Exercise task 1 » Can you give the entries again, from the first one through the line containing "FVA: 4:33 -> 4:28", with "none" replaced by "blank" and nothing else changed?

Document »
I had thought it was just me, but a conversation over café et croissants at a break at my French classes surprised me when someone else bought up one of my pet peeves.
People who stand directly in front of the doors of a train when it pulls in, there by blocking the people trying to get off.
Ok so WTF is that about? I have given up trying to wade through the logic. Not only is it rude and inconsiderate, I can't see that it gets the offenders on any faster. You have got to wonder what is going on, not only in people's heads but in society that we are not thinking a little more about each other. It not like you can't see the people trying to get off.
Another example of the same behavior is at the baggage carrousel at the airport. It seems that some kind of arms race of distance has developed over the 35 or so years* I have been flying. When I was a child in the stylish burgundy traveling suit my mother had selected for me I clearly recall the family stood off at some distance while my father waited on the luggage. He and the other travelers waited a good distance from the conveyer belt, at least 2 or 3 meters, so that everyone could see the bags and there would be no trouble in getting them off.

Entries provided »
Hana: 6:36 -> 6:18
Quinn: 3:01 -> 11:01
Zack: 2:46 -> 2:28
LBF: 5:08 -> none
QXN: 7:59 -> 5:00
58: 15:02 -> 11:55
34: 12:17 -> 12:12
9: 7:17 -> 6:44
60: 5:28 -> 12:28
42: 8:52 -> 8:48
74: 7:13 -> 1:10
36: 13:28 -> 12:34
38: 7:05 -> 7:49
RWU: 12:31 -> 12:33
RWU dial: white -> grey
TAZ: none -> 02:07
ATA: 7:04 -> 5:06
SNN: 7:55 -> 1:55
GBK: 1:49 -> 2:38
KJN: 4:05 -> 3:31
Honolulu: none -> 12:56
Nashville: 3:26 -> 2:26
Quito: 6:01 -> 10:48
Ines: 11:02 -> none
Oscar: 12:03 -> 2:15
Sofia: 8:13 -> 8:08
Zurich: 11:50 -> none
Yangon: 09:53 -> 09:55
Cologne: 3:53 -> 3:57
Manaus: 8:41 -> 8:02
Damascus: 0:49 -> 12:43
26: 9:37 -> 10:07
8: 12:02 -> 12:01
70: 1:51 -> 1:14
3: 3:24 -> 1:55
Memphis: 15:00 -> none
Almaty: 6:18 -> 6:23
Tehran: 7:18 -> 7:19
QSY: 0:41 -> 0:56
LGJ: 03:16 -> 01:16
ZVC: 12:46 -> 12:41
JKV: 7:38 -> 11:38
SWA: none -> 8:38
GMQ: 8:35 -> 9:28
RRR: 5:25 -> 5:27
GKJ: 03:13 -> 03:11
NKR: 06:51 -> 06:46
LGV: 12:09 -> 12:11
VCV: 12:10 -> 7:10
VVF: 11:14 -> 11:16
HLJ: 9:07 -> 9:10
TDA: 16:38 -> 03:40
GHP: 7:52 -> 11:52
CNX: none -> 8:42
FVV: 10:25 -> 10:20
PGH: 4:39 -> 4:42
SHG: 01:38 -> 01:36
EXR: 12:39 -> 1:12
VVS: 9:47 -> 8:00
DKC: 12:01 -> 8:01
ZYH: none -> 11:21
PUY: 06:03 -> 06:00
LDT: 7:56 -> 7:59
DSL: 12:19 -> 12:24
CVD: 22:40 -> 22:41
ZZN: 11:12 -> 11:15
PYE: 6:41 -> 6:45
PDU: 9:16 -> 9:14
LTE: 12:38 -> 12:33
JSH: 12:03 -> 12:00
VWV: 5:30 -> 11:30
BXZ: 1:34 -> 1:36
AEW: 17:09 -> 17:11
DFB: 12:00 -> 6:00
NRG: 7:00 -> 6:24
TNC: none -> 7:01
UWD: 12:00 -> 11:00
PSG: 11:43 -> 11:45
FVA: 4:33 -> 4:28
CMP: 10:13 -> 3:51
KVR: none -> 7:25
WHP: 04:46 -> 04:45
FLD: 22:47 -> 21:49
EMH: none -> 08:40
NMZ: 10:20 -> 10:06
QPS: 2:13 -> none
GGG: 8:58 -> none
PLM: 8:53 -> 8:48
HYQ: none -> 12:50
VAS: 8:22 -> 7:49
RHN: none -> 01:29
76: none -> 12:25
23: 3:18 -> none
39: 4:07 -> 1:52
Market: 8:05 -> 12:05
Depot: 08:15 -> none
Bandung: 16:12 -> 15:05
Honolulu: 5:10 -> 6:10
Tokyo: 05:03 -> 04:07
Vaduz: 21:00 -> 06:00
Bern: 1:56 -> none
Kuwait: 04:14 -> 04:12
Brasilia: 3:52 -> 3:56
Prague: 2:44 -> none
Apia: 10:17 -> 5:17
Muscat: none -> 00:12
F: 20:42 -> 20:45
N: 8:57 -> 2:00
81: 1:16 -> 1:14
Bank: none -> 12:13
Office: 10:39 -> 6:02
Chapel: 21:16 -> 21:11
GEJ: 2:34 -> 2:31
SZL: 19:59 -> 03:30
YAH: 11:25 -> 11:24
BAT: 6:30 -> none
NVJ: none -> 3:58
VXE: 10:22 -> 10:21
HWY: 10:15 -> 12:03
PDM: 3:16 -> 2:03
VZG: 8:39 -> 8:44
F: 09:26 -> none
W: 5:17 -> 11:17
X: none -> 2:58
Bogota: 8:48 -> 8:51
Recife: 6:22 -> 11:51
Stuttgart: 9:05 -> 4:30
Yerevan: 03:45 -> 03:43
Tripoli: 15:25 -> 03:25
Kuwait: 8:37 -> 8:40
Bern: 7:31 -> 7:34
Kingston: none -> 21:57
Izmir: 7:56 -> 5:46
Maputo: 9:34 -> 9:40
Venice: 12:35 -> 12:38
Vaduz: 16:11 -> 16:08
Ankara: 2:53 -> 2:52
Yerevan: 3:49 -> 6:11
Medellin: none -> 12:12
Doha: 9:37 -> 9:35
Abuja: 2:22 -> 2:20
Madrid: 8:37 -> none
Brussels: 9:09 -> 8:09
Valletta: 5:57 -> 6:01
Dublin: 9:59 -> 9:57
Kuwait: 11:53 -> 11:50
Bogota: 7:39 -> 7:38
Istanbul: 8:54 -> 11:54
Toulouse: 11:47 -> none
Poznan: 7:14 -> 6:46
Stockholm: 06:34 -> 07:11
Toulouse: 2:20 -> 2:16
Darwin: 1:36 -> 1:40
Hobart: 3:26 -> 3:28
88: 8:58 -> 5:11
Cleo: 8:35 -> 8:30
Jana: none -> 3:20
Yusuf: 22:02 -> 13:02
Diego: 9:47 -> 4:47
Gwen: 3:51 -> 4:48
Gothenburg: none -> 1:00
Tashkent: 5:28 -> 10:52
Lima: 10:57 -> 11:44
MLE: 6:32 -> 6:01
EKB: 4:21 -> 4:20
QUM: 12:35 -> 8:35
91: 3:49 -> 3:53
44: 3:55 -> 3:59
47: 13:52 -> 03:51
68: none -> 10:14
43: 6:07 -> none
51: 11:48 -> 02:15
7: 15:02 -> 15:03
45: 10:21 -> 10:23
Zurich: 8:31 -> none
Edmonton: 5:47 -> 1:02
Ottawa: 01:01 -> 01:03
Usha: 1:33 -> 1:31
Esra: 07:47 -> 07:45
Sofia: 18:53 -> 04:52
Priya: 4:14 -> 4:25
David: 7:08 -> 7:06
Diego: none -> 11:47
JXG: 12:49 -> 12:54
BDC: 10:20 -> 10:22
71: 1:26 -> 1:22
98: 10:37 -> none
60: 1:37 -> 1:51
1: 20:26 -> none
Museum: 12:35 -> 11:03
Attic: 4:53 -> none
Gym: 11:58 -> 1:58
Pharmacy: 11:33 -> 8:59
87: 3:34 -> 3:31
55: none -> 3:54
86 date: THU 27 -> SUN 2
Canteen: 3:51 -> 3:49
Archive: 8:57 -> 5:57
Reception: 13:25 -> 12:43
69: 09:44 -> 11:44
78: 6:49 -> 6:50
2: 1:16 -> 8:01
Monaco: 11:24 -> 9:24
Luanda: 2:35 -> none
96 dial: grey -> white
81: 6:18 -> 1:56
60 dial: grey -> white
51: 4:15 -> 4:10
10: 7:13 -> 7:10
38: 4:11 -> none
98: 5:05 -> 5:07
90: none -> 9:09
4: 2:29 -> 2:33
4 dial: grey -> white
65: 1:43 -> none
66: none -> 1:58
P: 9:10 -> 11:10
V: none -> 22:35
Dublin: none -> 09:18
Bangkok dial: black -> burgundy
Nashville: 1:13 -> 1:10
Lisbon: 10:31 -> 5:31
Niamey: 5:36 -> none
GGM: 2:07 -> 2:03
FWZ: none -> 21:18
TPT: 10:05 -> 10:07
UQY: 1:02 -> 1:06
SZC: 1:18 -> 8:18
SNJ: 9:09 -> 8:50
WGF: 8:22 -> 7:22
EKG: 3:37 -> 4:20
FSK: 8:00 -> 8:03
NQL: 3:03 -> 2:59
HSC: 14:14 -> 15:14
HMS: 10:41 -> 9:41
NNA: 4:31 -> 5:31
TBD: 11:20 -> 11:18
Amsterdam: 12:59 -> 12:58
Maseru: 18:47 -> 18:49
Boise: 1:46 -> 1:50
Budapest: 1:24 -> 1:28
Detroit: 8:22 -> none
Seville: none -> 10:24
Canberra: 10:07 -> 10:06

Exercise task 2 » In the post about people blocking train doors, why did the father and the other travelers wait at least 2 or 3 meters back from the baggage conveyor belt?

Worked answer 1 »
Hana: 6:36 -> 6:18
Quinn: 3:01 -> 11:01
Zack: 2:46 -> 2:28
LBF: 5:08 -> blank
QXN: 7:59 -> 5:00
58: 15:02 -> 11:55
34: 12:17 -> 12:12
9: 7:17 -> 6:44
60: 5:28 -> 12:28
42: 8:52 -> 8:48
74: 7:13 -> 1:10
36: 13:28 -> 12:34
38: 7:05 -> 7:49
RWU: 12:31 -> 12:33
RWU dial: white -> grey
TAZ: blank -> 02:07
ATA: 7:04 -> 5:06
SNN: 7:55 -> 1:55
GBK: 1:49 -> 2:38
KJN: 4:05 -> 3:31
Honolulu: blank -> 12:56
Nashville: 3:26 -> 2:26
Quito: 6:01 -> 10:48
Ines: 11:02 -> blank
Oscar: 12:03 -> 2:15
Sofia: 8:13 -> 8:08
Zurich: 11:50 -> blank
Yangon: 09:53 -> 09:55
Cologne: 3:53 -> 3:57
Manaus: 8:41 -> 8:02
Damascus: 0:49 -> 12:43
26: 9:37 -> 10:07
8: 12:02 -> 12:01
70: 1:51 -> 1:14
3: 3:24 -> 1:55
Memphis: 15:00 -> blank
Almaty: 6:18 -> 6:23
Tehran: 7:18 -> 7:19
QSY: 0:41 -> 0:56
LGJ: 03:16 -> 01:16
ZVC: 12:46 -> 12:41
JKV: 7:38 -> 11:38
SWA: blank -> 8:38
GMQ: 8:35 -> 9:28
RRR: 5:25 -> 5:27
GKJ: 03:13 -> 03:11
NKR: 06:51 -> 06:46
LGV: 12:09 -> 12:11
VCV: 12:10 -> 7:10
VVF: 11:14 -> 11:16
HLJ: 9:07 -> 9:10
TDA: 16:38 -> 03:40
GHP: 7:52 -> 11:52
CNX: blank -> 8:42
FVV: 10:25 -> 10:20
PGH: 4:39 -> 4:42
SHG: 01:38 -> 01:36
EXR: 12:39 -> 1:12
VVS: 9:47 -> 8:00
DKC: 12:01 -> 8:01
ZYH: blank -> 11:21
PUY: 06:03 -> 06:00
LDT: 7:56 -> 7:59
DSL: 12:19 -> 12:24
CVD: 22:40 -> 22:41
ZZN: 11:12 -> 11:15
PYE: 6:41 -> 6:45
PDU: 9:16 -> 9:14
LTE: 12:38 -> 12:33
JSH: 12:03 -> 12:00
VWV: 5:30 -> 11:30
BXZ: 1:34 -> 1:36
AEW: 17:09 -> 17:11
DFB: 12:00 -> 6:00
NRG: 7:00 -> 6:24
TNC: blank -> 7:01
UWD: 12:00 -> 11:00
PSG: 11:43 -> 11:45
FVA: 4:33 -> 4:28

Worked answer 2 » They stood that far back so that everyone could see the bags and no one would have trouble getting them off the belt.